Submitted by YOUR NEW REALITY

Former CIA agent, Robert Baer, explains how the car bomb has become the deadliest weapon of all in modern warfare :

What happened in that summer of 1983 in Beirut has come back to haunt us in Iraq and Afghanistan. In their decades of civil war, the Lebanese, an inventive people, refined the weapon and became the best car-bombers in the world. The bombs that go off every day in Baghdad, the very concept of the suicide driver, were developed on the streets of Beirut.

The Lebanese raided the shelves of RadioShack and turned everyday electrical items – from mobile phones and electronic garage-door openers to model-aircraft control panels – into remotely controlled detonation triggers for car bombs. The Lebanese added gas canisters to boost the blast wave – a technique used in the attempted attack in July 2007 at Glasgow airport.

The threat from car bombs now spans the globe. Anywhere and anyone, a government building, an airport, could be a target. From Downing Street to the White House, governments are turning their offices into fortresses – and waiting for the next attack.

The Lebanese did not invent the car bomb; that honour goes to the Americans. The world’s first car bomb, a horse-and-car bomb, exploded on Wall Street on September 16, 1920, killing 38 people. But the Lebanese made car bombs a lot more lethal. When they planted them, it was to make the pavements run with blood. Everyone did it: the Christians, the Palestinians, Hezbollah and the Israelis.

For three decades Lebanon has been a research laboratory for car bombers. The same signature car-bomb techniques turned up in Baghdad soon after the 2003 US invasion. A lot of Lebanese car bombers just drove across the border into Syria and on to Baghdad.

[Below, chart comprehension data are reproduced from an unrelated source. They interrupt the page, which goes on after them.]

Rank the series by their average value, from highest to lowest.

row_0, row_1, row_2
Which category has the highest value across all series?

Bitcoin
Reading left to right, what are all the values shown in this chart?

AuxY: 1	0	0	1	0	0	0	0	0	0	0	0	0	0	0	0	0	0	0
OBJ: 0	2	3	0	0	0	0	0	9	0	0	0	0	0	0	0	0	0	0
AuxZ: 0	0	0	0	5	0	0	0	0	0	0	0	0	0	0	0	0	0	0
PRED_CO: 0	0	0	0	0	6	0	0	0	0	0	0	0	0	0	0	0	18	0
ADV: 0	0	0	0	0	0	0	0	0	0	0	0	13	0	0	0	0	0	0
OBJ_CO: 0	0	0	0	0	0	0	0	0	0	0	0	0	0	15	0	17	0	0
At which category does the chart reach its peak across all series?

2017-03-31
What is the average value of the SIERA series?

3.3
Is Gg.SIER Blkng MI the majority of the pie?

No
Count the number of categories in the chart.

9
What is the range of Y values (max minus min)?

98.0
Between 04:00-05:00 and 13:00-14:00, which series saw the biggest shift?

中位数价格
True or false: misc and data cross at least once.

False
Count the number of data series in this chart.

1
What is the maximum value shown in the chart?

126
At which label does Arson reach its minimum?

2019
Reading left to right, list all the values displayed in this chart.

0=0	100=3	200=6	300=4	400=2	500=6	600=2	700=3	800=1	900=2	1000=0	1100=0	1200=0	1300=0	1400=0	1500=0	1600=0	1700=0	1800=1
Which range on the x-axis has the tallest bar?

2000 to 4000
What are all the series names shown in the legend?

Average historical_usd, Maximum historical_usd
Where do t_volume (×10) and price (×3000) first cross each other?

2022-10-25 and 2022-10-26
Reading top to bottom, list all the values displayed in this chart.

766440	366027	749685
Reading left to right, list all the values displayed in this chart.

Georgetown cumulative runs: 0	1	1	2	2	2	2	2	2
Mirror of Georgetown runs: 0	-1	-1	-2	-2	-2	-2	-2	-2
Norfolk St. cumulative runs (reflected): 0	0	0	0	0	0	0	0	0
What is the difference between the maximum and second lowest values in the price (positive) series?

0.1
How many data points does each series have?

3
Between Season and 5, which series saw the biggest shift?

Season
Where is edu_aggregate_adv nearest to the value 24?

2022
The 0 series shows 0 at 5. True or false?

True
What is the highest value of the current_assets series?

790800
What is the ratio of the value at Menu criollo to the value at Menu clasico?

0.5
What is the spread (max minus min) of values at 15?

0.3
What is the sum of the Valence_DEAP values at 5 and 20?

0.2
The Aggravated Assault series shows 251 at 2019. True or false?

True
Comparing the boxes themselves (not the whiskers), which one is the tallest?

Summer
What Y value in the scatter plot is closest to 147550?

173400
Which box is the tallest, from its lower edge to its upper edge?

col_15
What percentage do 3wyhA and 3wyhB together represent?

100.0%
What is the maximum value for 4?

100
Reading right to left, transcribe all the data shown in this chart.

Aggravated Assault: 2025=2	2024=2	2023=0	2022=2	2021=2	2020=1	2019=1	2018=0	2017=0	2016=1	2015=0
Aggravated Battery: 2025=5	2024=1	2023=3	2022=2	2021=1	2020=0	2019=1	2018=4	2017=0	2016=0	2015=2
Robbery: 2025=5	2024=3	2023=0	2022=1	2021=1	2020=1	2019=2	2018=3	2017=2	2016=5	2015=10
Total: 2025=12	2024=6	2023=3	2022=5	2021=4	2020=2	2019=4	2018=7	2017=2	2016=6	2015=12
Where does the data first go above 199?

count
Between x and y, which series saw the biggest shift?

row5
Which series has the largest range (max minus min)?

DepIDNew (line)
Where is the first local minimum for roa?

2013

Somewhat belatedly, the US military is spending £2.1 billion a year on secret programmes run by a military task force, JIEDDO (the Joint Improvised Explosive Device Defeat Organisation), to counter the car bomb.

But even JIEDDO’s deputy director, Brigadier-General Anthony Tata, admits: “A car is a commercial entity. You go buy a car, find some old 155mm shells and you’ve got yourself a car bomb.”

More on the shocking history of the Car Bomb from Mike Davis here, who goes into the sort of detail that Robert Baer either doesn’t know, doesn’t believe, or doesn’t want to acknowledge is true.

And some more detail, from Davis, on that 1920 Wall Street attack :

On a warm September day in 1920, a few months after the arrest of his comrades Sacco and Vanzetti, a vengeful Italian anarchist named Mario Buda parked his horse-drawn wagon near the corner of Wall and Broad Streets, directly across from J. P. Morgan Company. He nonchalantly climbed down and disappeared, unnoticed, into the lunchtime crowd. A few blocks away, a startled postal worker found strange leaflets warning: “Free the Political Prisoners or it will be Sure Death for All of You!” They were signed: “American Anarchist Fighters.” The bells of nearby Trinity Church began to toll at noon. When they stopped, the wagon — packed with dynamite and iron slugs — exploded in a fireball of shrapnel.

“The horse and wagon were blown to bits,” writes Paul Avrich, the celebrated historian of American anarchism who uncovered the true story. “Glass showered down from office windows, and awnings twelve stories above the street burst into flames. People fled in terror as a great cloud of dust enveloped the area. In Morgan’s offices, Thomas Joyce of the securities department fell dead on his desk amid a rubble of plaster and walls. Outside scores of bodies littered the streets.”

Buda was undoubtedly disappointed when he learned that J.P. Morgan himself was not among the 40 dead and more than 200 wounded — the great robber baron was away in Scotland at his hunting lodge. Nonetheless, a poor immigrant with some stolen dynamite, a pile of scrap metal, and an old horse had managed to bring unprecedented terror to the inner sanctum of American capitalism.

His Wall Street bomb was the culmination of a half-century of anarchist fantasies about avenging angels made of dynamite; but it was also an invention, like Charles Babbage’s Difference Engine, far ahead of the imagination of its time. Only after the barbarism of strategic bombing had become commonplace, and when air forces routinely pursued insurgents into the labyrinths of poor cities, would the truly radical potential of Buda’s “infernal machine” be fully realized.

Buda’s wagon was, in essence, the prototype car bomb: the first use of an inconspicuous vehicle, anonymous in almost any urban setting, to transport large quantities of high explosive into precise range of a high-value target.

It was not replicated, as far as I have been able to determine, until January 12, 1947 when the Stern Gang drove a truckload of explosives into a British police station in Haifa, Palestine, killing 4 and injuring 140. The Stern Gang (a pro-fascist splinter group led by Avraham Stern that broke away from the right-wing Zionist paramilitary Irgun) would soon use truck and car bombs to kill Palestinians as well: a creative atrocity immediately reciprocated by British deserters fighting on the side of Palestinian nationalists.